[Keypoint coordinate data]
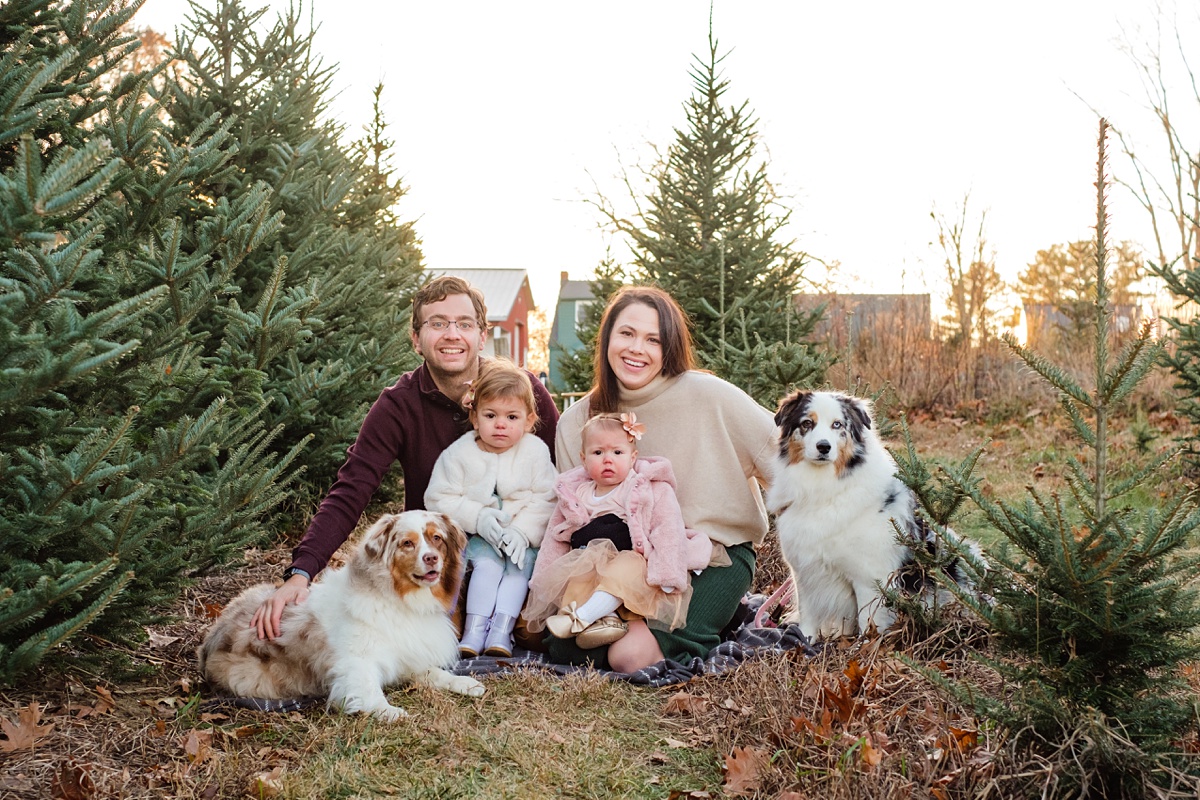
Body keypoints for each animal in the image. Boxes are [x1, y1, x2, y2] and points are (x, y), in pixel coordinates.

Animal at [198, 513, 482, 724]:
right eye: (407, 543)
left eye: (437, 538)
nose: (431, 558)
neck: (399, 599)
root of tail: (208, 639)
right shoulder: (356, 662)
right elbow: (368, 688)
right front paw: (389, 711)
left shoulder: (406, 654)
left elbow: (435, 673)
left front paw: (465, 683)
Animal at [763, 391, 979, 642]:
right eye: (807, 423)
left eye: (837, 424)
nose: (823, 447)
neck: (825, 488)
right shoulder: (805, 571)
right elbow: (807, 616)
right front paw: (802, 641)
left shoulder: (870, 579)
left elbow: (869, 625)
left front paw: (862, 649)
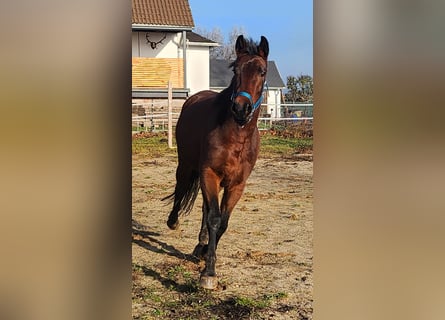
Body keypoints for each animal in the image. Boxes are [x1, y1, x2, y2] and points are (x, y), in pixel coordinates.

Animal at [162, 35, 268, 290]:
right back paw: (173, 222)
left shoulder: (236, 184)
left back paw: (200, 244)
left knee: (204, 207)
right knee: (181, 191)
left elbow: (223, 222)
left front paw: (204, 254)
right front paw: (209, 273)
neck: (236, 137)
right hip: (188, 166)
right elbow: (214, 218)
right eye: (235, 69)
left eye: (262, 71)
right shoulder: (209, 173)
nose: (241, 108)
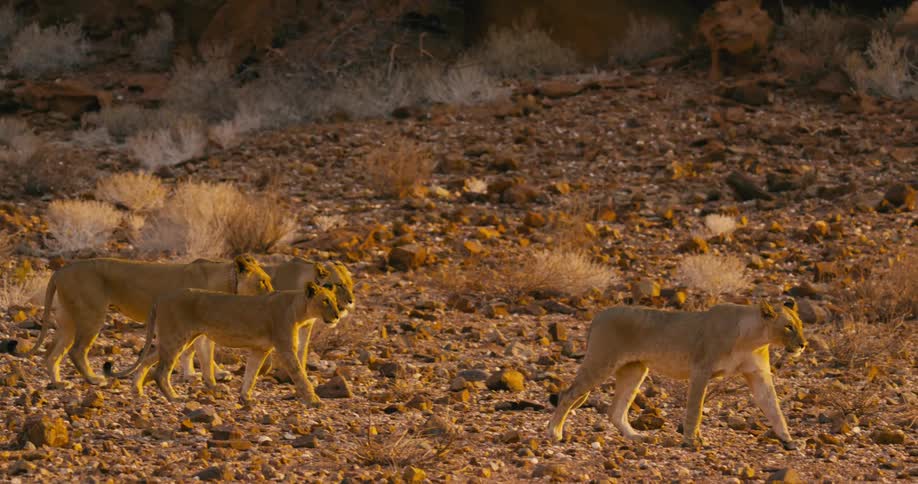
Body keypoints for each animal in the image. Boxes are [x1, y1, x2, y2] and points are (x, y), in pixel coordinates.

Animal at [9, 255, 273, 387]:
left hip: (68, 319)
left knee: (52, 353)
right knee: (76, 351)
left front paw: (196, 374)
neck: (227, 280)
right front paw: (209, 376)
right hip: (92, 313)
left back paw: (58, 382)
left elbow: (193, 352)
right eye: (263, 281)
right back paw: (94, 379)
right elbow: (203, 352)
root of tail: (59, 271)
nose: (273, 293)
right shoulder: (197, 320)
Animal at [108, 282, 341, 406]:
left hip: (177, 338)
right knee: (160, 372)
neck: (300, 310)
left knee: (147, 359)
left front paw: (246, 397)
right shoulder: (285, 348)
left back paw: (137, 389)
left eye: (335, 301)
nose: (338, 315)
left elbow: (251, 374)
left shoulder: (260, 349)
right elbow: (300, 374)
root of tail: (161, 296)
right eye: (325, 301)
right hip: (176, 337)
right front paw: (314, 399)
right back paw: (174, 397)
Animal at [547, 299, 807, 450]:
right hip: (601, 361)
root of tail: (599, 315)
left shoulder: (759, 375)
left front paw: (788, 440)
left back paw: (636, 437)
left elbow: (773, 408)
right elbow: (695, 409)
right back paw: (554, 432)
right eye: (788, 327)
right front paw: (692, 441)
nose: (803, 345)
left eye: (801, 325)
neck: (753, 339)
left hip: (635, 369)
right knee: (568, 394)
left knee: (615, 411)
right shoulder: (701, 369)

**What to do:**
From the data above, pick out each line containing "tail" and copy it.

**Result of this exercise:**
root of tail: (208, 639)
root of tail: (59, 271)
root of tail: (161, 296)
root of tail: (599, 315)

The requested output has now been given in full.